4. Verify that you’ll qualify
Before you go through the process of formally applying for a loan, do some research to make an educated guess as to whether you will qualify. For any type of loan, these are the factors that go into approval:
• Your credit score
It’s advisable to get a copy of your free credit report every year, but at the very least, you should find out your credit score before applying for a loan. You wouldn’t want to waste your time applying for a bank loan or SBA loan if your credit score isn’t excellent. But you still have options with not-so-stellar credit, such as short-term loans from microlenders. Know where you stand before you begin the process.
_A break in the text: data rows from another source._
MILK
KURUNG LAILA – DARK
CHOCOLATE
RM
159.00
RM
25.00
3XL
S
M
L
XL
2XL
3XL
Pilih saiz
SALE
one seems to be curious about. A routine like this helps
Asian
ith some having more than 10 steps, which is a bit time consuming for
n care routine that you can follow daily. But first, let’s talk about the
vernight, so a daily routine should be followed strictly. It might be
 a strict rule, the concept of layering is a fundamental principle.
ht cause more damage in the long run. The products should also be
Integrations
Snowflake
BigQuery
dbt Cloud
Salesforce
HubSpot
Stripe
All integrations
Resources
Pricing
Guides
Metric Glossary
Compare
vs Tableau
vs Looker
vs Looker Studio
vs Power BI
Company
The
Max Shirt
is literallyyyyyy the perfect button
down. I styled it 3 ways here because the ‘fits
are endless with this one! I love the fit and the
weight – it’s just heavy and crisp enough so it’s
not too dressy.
• How long your small business has been running
Unfortunately for first-time entrepreneurs, your small business usually needs to be up and running for at least a year before many financing companies will even consider lending you funds. And banks will usually require two years in business.
• Your annual revenue
Lenders often require a minimum annual revenue, usually from $50,000 to $150,000. Do the math to confirm whether your annual revenue falls within this range.
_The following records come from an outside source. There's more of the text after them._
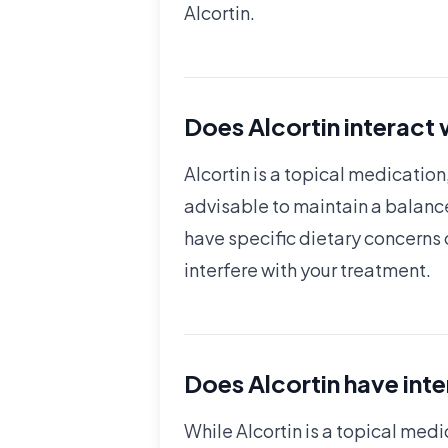
Alcortin.
Does Alcortin interact
Alcortin is a topical medication
advisable to maintain a balanc
have specific dietary concerns o
interfere with your treatment.
Does Alcortin have int
While Alcortin is a topical medi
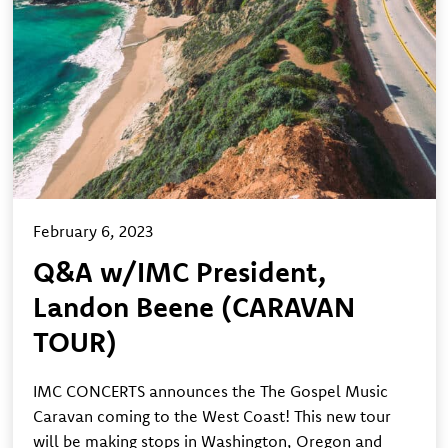
February 6, 2023
Q&A w/IMC President,
Landon Beene (CARAVAN
TOUR)
IMC CONCERTS announces the The Gospel Music
Caravan coming to the West Coast! This new tour
will be making stops in Washington, Oregon and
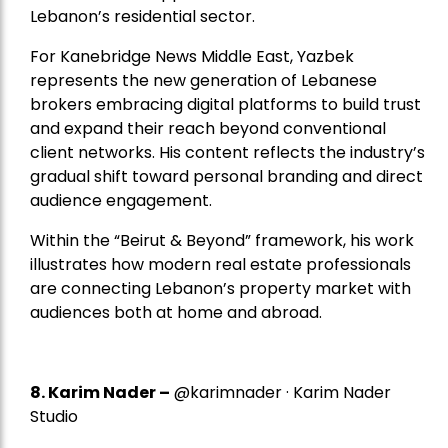
Lebanon’s residential sector.
For Kanebridge News Middle East, Yazbek
represents the new generation of Lebanese
brokers embracing digital platforms to build trust
and expand their reach beyond conventional
client networks. His content reflects the industry’s
gradual shift toward personal branding and direct
audience engagement.
Within the “Beirut & Beyond” framework, his work
illustrates how modern real estate professionals
are connecting Lebanon’s property market with
audiences both at home and abroad.
8.
Karim Nader
–
@karimnader · Karim Nader
Studio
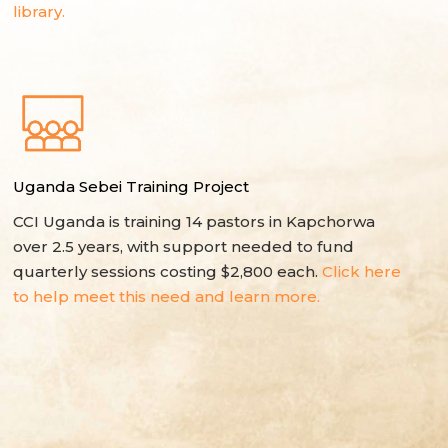
library.
Uganda Sebei Training Project
CCI Uganda is training 14 pastors in Kapchorwa
over 2.5 years, with support needed to fund
quarterly sessions costing $2,800 each.
Click here
to help meet this need and learn more.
• Whether you can afford the repayment plan
Be realistic when you look at your company’s finances. Come up with a budget based on revenue and expenses to figure out exactly how much per month you’ll be able to repay on a potential loan. Use a business loan calculator to plug in the numbers and see what you can afford.
5. Organize all your documentation
Now that you’ve reviewed your options and have a sense of what type of loan is right for you, it’s time to gather your paperwork to complete your loan applications. Regardless of the lender, the bare minimum you'll need on hand includes the following business and personal documents: tax returns; bank statements; financial statements; and any legal documents, such as articles of incorporation or a commercial lease.
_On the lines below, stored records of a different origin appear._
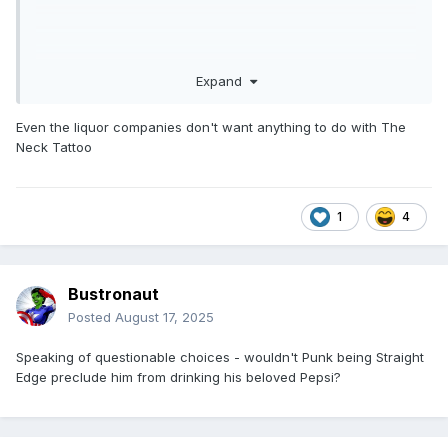
Expand
Even the liquor companies don't want anything to do with The
Neck Tattoo
1
4
Bustronaut
Posted
August 17, 2025
Speaking of questionable choices - wouldn't Punk being Straight
Edge preclude him from drinking his beloved Pepsi?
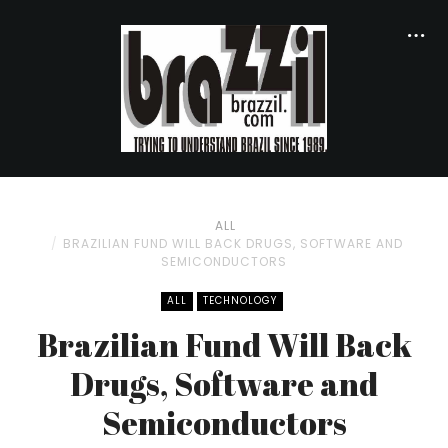
ALL
BRAZILIAN FUND WILL BACK DRUGS, SOFTWARE AND
SEMICONDUCTORS
ALL
TECHNOLOGY
Brazilian Fund Will Back
Drugs, Software and
Semiconductors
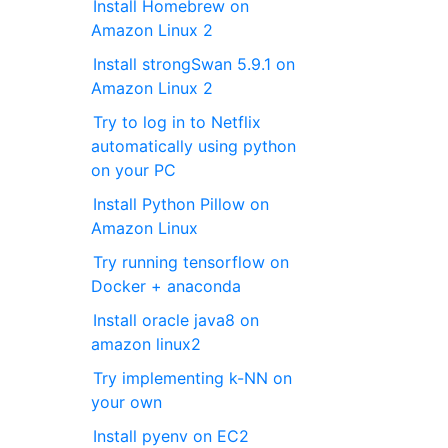
Install Homebrew on
Amazon Linux 2
Install strongSwan 5.9.1 on
Amazon Linux 2
Try to log in to Netflix
automatically using python
on your PC
Install Python Pillow on
Amazon Linux
Try running tensorflow on
Docker + anaconda
Install oracle java8 on
amazon linux2
Try implementing k-NN on
your own
Install pyenv on EC2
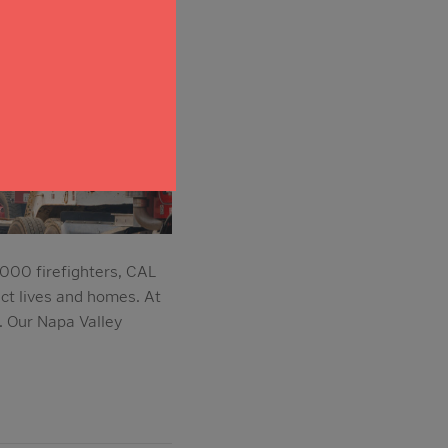
,000 firefighters, CAL
ect lives and homes. At
 Our Napa Valley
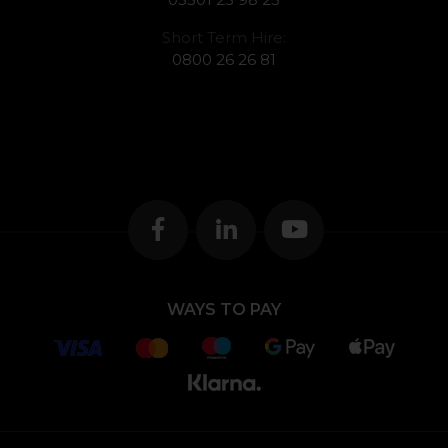
Short Term Hire:
0800 26 26 81
WAYS TO PAY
Fundera provides a more in-depth 20-point list of information and documentation needed to apply for a small business loan, though your bank or lender will have their own requirements. Here’s a helpful checklist of what to have on hand before you begin the application process:
Personal Credit Score
Business Credit Score
Time in Business
Business Licenses and Permits
Employer Identification Number (EIN)
Proof of Collateral
Annual Business Revenue and Profit
Personal and Business Tax Returns
Copy of Your Commercial Lease
Disclosure of Other Debt
Accounts Receivable Aging and Accounts Payable Aging
Ownership and Affiliations
Legal Contracts and Agreements
6. Apply for, and secure, your loan
You’ve done all your homework, and now it’s time to begin the formal application process, either online or on paper. You can apply for several small business loans within a time frame of about two weeks, so it’s a smart call to compile all your documentation and submit your applications all at once. Don’t apply for more than three loans, as each lender will pull your credit report, which can affect your credit score.
After you’ve applied, the lender will let you know if you’ve been approved, and then your loan enters the underwriting process, which is when all of your information is verified. Provided all documentation is copacetic, you will receive the formal loan agreement to sign. But before you freely provide your John Hancock, carefully review the document: Make sure you understand the terms of the loan, interest rate, repayment schedule, and any fees you may incur. Once you feel comfortable with this loan agreement, sign on the dotted line and get ready to grow your business.